Poésie, sandwichs et autres soirs qui penchent
© Carolanne Lamontagne/MatTV.ca
Par : Marie-Claude Lessard
Debout sur une grande table brune sur laquelle sont installés un tricycle et des montagnes de feuilles blanches, un mignon jeune garçon récite du Baudelaire en scandant « Enivrez-vous! » avec une naïveté désarmante. Les festivités, tantôt exutoires, tantôt tragiques de cette dixième édition de Poésie, sandwichs et autres soirs qui penchent sont alors lancées d’une brillante façon.
Sous la direction artistique de Loui Mauffette, fils du regretté poète Guy Mauffette, le spectacle, présenté à la Cinquième Salle de la Place des Arts, fait l’éloge des mots. Ceux qui blessent, ceux qui enragent, ceux qui transcendent l’âme. Sans censure et sans limite, comédiens, chanteurs et danseurs se succèdent, se mêlent et se découvrent pour offrir une inoubliable stonerie poétique durant approximativement trois heures. 180 minutes qui s’envolent à un rythme fulgurant… Grâce à une judicieuse mise en scène éclatée qui ne laisse aucun répit aux spectateurs, poèmes, numéros de groupe, chansons et chorégraphies provenant de plusieurs styles variés (de Jim Morrison à Marguerite Duras, en passant par Gaston Miron!) s’enchaînent harmonieusement, ce qui s’avère légèrement surprenant lorsqu’on considère le fait que les thèmes du suicide et de l’orgie sont abordés au courant du même 10 minutes!
À la fois auditeurs et acteurs, les artistes agissent régulièrement comme figurants, ce qui ajoute à l’effet intimiste du spectacle. Dépeinte comme une fête collective et rassembleuse dans laquelle tout est permis, la poésie constitue l’élément déclencheur à une infinité de possibilités. Les artisans jouent, crient, rient, aiment, s’émerveillent et s’emportent innocemment comme des enfants. Lorsqu’un poème illustre la colère, ils s’affolent en courant partout pour exprimer leurs craintes. Lorsque deux convives dévoilent leur amour, ils se cachent derrière des chaises pour admirer la relation naissante (magnifique texte de Simon Lacroix, également passeur de poésie). Ces petits gestes scéniques simples mais remplis de sens bonifient la portée des paroles déclamées.
Bien évidemment, plusieurs moments marquants ponctuent le spectacle. Parmi ceux-ci, notons le mic drop légendaire d’Anne-Marie Cadieux à la fin d’un extrait engagé du recueil Montréal brûle-t-elle d’Hélène Monette, le défilé de mode bouleversant chorégraphié par Manon Oligny dénonçant l’hypersexualisation interprété avec abandon par Mylène McKay et le poème Dieu merci ce n’est pas moi d’Évelyne de la Chenelière livré avec brio par Nathalie Breuer, Julie Le Breton et Bénédicte Décary. Kathleen Fortin récite avec sensibilité une oeuvre tristement brûlante d’actualité, La cueillette de Natasha Kanapé Fontaine, sur le sort d’une femme autochtone. Esther Gaudette et Éric Robidoux proposent une danse contemporaine hallucinante de Dave St-Pierre sur The Scientist de Coldplay.

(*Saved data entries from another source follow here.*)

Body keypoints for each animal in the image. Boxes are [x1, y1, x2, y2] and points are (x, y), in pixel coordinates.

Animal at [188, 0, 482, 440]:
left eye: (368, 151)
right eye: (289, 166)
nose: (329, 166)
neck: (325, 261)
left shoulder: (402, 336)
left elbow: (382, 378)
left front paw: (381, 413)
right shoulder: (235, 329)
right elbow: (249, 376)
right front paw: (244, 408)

En hommage à Ève Cournoyer, décédée en 2012, la plupart des artistes chantent l’une de ses oeuvres, Aujourd’hui, une puissante ode à la vie. Dans la même lignée, la comédienne Patricia Nolin sert avec allégresse une délicieuse Soupe aux poireaux, jolie métaphore sur les hauts et les bas de l’existence signée Marguerite Duras. Il faut également souligner le magnifique travail des musiciens : Benoît Landry, Zacharie Le Blanc et Jérémi Roy. Parlant de musiciens, les chanteurs Bernard Adamus et Philippe Brach présentent des morceaux déchirants de leur répertoire respectif.

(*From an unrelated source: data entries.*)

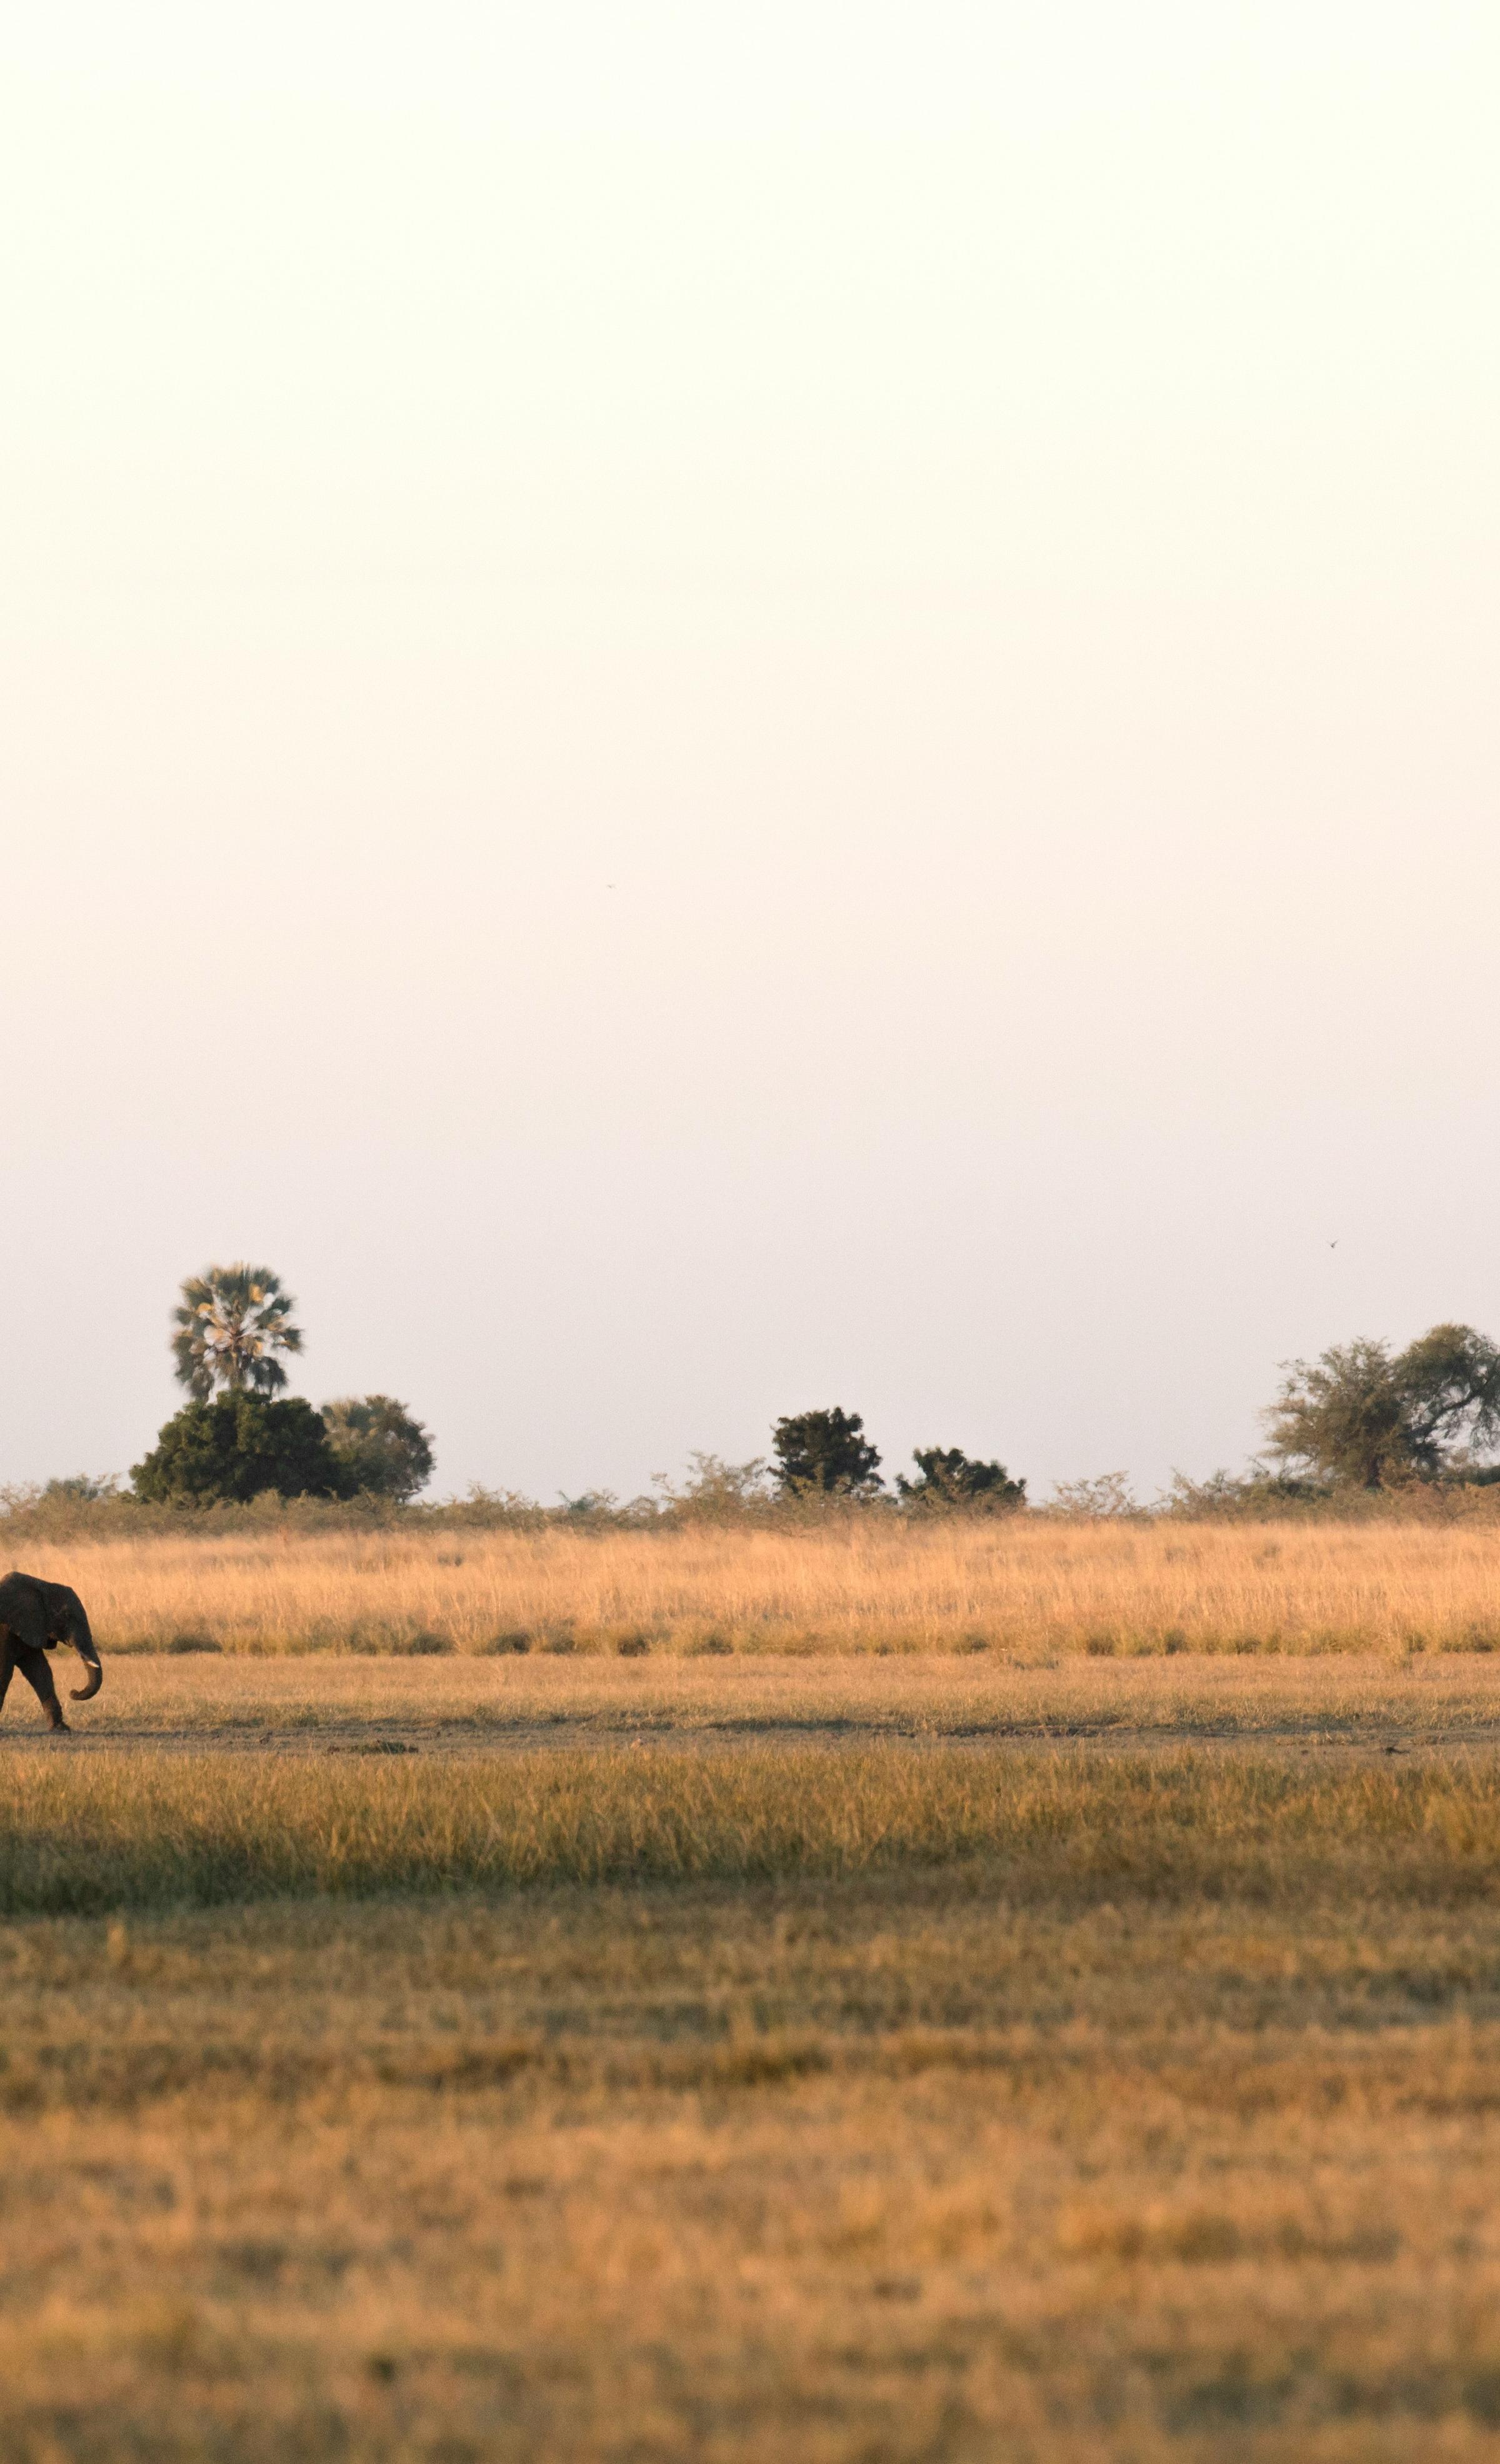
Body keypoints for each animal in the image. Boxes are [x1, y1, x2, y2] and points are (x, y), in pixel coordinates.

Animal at [0, 1572, 103, 1733]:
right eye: (66, 1616)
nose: (73, 1692)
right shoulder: (5, 1632)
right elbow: (4, 1671)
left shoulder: (32, 1627)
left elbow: (40, 1671)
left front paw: (61, 1729)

Afin de prolonger l’ambiance décontractée et conviviale qui a nourri tout le spectacle, la soirée se termine par un sympathique banquet où trônent sandwichs pas de croûte et punch à la vodka QUARTZ, principal commanditaire de l’événement. Puisque cette édition s’avère la dernière pour cause de contraintes budgétaires, un dernier sincère et profond merci s’impose à tous ces créateurs et interprètes qui ont osé abordé la richesse poétique de notre langue autrement – et magnifiquement-.